A cursory glance at the political economy of Uganda tells you that if government was to become a tenant, renting space for its MDAs (Ministries, Departments and Authorities), the few people who, for several not so admirable reasons, own real estate would become so inordinately wealthy and powerful that no government—incumbent or future—would be able to regulate or at the very least, have a handle on the economy…more so politics, law and order.

Where would that leave our national security and identity if, say, the already decadently rich Sam Kutesa, became landlord for ten ministries?

It is not only immoral and potentially conflicting; it is a gateway to state capture, the extent of which can make the terrible situation in which South Africa has found herself, after years of canoodling in bed with the Guptas, look like child’s play.

The second oversight that Mwenda makes is to view URA’s new home through the lenses of rate of return on investment, moreover with a rather myopic thirty-five-year (maturity) period.

It begs a few questions: is the world ending in thirty-five, fifty, or a hundred years that we must be in a rush to record a high rate of appreciation in asset value and turnover?

Is the geographical landmass called Uganda shifting next week? Must the incumbent “government” only build structures whose turn-over time is limited to one generation?

What happened to building for the future?

If the American vision had been limited by the profit imperative in the construction of buildings like the Department of Defence HQs—commonly known as the Pentagon (largest office building in the world, by the way), would they—decades later—possess the kind of unipolar, impregnable and omnipresent command they enjoy by virtue of owning that global nerve centre of military operations?

Would any American trade this in exchange for profits from rental income or investments in bonds?

How about other American government departments and authorities like the departments of Justice, Treasury, Health and Human Services and the numerous three-letter-agencies (FDA, CIA, DHS, DEA et al) which have their own secure, customized and permanent homes?

I had the privilege of conducting a study two years ago under the tutelage of Gimara Francis, President Emeritus of the Uganda Law Society, about the state of our judiciary.

I was struck by the homelessness of our Courts of Law, many of which are tenants and share spaces with restaurants, bars, boutiques, name it.

In the countryside, courts are often located in very ignoble and uninspiring but expensively rented structures. What and where are the symbols of our national pride and sovereignty if judges and state attorneys must walk dusty and bushy paths to dispense justice simply because we should not build permanent and dignified office structures for our government departments because they are not tradable/profitable—instead preferring to rent whatever shack or hovel is available?

Finally, a colleague, on a WhatsApp group chat poked holes into Mwenda’s calculus and I am convinced that it is important I share his views:

“Cost drift (overruns) happens after a project has started and this quantum only becomes fully clear after completion.

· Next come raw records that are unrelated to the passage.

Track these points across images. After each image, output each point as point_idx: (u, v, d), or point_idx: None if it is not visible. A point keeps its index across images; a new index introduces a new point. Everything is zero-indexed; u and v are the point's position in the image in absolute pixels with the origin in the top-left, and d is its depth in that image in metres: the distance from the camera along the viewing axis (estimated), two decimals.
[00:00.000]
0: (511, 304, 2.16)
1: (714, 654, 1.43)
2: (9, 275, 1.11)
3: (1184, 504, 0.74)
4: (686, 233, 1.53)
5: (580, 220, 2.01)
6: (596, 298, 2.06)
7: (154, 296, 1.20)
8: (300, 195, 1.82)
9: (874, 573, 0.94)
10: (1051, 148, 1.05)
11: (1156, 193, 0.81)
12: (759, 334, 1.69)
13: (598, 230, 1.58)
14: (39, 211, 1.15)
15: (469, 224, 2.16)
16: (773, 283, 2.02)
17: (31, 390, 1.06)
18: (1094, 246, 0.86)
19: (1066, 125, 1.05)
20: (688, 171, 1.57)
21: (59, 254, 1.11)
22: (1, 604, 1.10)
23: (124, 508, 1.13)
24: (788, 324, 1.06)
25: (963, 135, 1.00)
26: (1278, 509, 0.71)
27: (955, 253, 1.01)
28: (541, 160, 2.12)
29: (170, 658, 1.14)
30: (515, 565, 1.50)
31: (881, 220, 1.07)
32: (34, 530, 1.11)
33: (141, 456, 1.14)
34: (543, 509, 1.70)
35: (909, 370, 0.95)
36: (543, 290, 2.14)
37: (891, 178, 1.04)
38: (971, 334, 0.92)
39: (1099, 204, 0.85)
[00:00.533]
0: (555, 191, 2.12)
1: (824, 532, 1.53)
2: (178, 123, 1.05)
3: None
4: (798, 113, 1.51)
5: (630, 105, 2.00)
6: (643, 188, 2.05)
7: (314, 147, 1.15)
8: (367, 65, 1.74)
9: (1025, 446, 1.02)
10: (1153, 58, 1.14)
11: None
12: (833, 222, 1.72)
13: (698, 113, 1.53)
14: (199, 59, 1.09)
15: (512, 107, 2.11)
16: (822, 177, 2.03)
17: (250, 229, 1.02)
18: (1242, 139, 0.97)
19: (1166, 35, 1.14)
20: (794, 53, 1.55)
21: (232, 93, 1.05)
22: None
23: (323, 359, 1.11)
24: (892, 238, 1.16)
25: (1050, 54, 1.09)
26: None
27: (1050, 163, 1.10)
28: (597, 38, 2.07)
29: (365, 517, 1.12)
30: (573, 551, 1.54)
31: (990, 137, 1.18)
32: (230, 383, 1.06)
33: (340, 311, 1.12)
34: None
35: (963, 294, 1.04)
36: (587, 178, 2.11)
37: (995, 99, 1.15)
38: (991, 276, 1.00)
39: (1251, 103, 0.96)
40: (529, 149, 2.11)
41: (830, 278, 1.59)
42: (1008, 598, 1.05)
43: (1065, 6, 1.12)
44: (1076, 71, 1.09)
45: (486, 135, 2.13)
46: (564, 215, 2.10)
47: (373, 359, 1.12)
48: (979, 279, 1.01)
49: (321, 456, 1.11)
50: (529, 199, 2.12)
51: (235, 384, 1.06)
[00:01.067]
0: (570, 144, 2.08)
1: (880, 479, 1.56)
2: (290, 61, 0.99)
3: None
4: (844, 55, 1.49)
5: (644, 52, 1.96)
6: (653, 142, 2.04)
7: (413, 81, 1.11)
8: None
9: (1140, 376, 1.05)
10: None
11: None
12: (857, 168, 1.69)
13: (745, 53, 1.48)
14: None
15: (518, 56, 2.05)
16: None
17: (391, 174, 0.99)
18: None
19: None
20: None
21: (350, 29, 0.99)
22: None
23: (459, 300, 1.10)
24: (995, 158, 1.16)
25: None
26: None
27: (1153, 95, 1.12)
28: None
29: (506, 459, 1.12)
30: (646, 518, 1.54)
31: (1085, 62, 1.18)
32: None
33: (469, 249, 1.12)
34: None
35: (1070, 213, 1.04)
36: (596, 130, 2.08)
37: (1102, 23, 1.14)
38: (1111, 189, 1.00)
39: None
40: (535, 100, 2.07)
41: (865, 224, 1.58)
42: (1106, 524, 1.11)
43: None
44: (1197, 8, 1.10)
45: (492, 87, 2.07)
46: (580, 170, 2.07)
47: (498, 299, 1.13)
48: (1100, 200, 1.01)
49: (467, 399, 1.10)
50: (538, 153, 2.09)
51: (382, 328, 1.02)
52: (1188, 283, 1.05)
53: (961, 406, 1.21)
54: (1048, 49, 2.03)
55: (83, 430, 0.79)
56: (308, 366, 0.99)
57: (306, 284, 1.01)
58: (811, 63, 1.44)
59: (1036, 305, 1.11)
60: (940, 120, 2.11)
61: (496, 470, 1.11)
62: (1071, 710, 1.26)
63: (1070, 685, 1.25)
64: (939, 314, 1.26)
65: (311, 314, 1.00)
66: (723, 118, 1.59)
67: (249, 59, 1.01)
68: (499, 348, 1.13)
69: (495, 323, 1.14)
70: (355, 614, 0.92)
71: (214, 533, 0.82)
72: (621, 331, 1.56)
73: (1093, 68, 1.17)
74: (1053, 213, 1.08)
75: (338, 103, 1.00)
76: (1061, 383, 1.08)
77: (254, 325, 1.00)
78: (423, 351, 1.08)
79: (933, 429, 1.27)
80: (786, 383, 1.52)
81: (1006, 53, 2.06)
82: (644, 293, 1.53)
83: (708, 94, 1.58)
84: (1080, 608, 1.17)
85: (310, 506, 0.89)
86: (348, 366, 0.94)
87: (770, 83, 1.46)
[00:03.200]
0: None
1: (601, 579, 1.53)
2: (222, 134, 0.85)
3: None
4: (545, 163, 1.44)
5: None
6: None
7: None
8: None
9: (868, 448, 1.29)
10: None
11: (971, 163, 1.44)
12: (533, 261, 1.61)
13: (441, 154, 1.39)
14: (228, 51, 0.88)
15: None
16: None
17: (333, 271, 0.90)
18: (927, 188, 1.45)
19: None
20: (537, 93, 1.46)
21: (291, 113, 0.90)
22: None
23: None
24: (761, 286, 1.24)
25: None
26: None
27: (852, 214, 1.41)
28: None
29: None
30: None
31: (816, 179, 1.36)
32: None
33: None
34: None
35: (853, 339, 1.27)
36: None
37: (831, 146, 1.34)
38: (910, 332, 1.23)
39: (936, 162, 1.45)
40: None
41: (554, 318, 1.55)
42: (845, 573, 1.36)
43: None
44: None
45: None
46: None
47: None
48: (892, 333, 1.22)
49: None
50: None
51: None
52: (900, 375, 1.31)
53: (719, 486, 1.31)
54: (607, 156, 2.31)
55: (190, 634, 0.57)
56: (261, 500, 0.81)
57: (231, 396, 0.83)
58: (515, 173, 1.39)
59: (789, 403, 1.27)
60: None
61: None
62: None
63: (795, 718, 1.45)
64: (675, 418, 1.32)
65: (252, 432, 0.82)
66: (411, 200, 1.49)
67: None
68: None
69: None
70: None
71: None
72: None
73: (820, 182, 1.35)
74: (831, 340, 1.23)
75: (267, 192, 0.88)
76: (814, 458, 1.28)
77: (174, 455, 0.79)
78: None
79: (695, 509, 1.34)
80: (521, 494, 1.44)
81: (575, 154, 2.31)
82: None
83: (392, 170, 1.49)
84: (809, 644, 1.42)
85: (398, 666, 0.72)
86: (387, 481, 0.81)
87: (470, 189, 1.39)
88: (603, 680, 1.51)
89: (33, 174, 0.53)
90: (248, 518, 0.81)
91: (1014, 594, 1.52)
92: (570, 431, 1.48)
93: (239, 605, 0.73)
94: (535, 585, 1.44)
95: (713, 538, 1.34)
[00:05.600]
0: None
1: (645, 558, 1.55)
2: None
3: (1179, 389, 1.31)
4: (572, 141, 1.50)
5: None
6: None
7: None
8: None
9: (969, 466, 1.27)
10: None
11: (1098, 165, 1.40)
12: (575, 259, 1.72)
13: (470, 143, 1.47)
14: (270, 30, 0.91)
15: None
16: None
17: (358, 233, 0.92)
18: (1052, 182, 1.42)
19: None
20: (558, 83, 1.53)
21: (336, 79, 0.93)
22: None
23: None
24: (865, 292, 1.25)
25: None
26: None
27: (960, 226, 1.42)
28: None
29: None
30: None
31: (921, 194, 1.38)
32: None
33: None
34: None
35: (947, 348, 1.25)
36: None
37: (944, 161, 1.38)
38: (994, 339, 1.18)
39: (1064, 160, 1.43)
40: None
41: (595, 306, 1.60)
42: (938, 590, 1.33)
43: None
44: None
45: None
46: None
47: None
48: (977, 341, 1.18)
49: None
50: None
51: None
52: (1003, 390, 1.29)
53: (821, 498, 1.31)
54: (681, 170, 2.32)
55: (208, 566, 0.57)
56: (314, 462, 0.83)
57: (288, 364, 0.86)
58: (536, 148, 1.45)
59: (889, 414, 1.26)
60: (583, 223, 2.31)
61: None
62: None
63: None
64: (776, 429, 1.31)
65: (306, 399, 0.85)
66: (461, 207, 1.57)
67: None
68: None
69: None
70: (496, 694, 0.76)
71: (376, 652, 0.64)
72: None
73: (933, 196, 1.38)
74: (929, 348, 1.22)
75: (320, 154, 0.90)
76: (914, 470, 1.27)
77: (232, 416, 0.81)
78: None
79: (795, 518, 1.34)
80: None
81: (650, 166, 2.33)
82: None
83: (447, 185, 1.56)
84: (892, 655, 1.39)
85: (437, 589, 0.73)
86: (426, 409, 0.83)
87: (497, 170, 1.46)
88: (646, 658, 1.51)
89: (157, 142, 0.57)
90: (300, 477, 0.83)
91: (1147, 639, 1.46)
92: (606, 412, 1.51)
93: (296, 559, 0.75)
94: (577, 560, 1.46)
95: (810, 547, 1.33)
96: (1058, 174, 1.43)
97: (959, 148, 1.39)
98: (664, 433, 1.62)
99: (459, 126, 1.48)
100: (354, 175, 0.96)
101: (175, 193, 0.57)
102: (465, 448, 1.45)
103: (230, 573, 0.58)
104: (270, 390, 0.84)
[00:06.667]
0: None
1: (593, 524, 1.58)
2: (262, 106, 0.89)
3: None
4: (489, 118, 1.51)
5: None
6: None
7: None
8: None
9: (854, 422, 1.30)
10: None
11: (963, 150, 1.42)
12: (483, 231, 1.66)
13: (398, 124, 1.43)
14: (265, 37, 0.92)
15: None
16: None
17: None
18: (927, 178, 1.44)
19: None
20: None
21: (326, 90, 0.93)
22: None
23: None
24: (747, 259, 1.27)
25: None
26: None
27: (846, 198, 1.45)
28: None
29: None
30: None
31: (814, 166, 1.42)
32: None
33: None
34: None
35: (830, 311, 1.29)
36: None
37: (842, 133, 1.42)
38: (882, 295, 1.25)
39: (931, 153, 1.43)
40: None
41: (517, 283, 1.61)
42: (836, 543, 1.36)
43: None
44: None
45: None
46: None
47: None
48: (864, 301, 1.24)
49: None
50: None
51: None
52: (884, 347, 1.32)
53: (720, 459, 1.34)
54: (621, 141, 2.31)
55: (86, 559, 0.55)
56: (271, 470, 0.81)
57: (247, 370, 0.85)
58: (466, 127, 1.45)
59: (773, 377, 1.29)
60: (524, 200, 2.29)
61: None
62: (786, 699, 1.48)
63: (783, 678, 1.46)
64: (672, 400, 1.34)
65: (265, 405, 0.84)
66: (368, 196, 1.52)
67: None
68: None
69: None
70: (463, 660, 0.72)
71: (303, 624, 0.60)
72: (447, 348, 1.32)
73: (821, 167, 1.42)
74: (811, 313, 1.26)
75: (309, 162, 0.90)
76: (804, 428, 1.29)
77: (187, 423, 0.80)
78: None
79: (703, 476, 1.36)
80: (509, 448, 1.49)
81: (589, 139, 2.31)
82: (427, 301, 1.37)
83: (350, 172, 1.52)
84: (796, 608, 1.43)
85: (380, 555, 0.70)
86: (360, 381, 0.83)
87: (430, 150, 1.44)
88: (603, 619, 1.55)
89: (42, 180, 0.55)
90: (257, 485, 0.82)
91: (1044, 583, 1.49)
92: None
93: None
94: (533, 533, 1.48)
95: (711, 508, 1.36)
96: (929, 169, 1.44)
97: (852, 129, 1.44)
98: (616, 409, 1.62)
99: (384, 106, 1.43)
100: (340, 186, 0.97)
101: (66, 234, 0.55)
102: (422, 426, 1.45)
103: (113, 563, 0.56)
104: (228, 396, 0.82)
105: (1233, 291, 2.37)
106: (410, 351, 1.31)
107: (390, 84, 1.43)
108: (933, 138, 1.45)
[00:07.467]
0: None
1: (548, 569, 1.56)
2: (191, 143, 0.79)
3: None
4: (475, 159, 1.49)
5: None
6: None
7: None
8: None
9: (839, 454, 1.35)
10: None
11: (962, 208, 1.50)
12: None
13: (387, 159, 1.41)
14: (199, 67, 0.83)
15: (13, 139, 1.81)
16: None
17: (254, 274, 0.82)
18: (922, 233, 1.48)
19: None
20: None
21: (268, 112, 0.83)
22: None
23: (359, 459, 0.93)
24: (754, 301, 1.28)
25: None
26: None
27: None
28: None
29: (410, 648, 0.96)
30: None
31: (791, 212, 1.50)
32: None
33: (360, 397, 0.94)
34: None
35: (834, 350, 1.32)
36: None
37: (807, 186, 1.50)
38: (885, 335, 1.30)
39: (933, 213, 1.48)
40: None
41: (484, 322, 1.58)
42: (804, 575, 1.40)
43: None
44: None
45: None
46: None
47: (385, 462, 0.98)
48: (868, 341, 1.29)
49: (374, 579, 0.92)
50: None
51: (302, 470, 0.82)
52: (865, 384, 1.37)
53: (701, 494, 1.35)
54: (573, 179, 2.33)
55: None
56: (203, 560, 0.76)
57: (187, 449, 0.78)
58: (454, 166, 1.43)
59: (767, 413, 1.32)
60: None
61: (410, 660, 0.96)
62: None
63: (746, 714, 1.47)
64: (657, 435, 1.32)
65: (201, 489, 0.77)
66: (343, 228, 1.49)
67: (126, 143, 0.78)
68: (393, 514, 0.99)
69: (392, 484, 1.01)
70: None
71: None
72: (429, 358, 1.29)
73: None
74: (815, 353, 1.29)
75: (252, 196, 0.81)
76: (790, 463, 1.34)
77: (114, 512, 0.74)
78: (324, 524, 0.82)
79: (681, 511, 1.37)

The rental expense saved is for the benefit of URA, but the tax revenue is received on behalf of the principal (Ministry of Finance, Planning and Economic Development) and so I would not offset the two as they accrue to different parties.

The assumption (by Mwenda) that rentals would be flat indefinitely in future is flawed; they tend to be adjusted for inflation.

Big real estate projects in many cities are funded by institutional investors. He did not mention at all that the URA Pension Fund is a core investor in that building. This is a third party to whom rentals would accrue. Most pension funds already have a sizeable exposure to Treasury Bills and would benefit from diversification to maintain stable income regardless of the seasons in the interest rates.

The Treasury Bill rates may have been at 15% gross of Withholding Tax, but they also go as low as 8% before deduction of 20% Withholding Tax. The outlook (if government had its way) would be for Treasury Bill rates to go down and stay low—yet rentals are more likely to go up, following inflation.”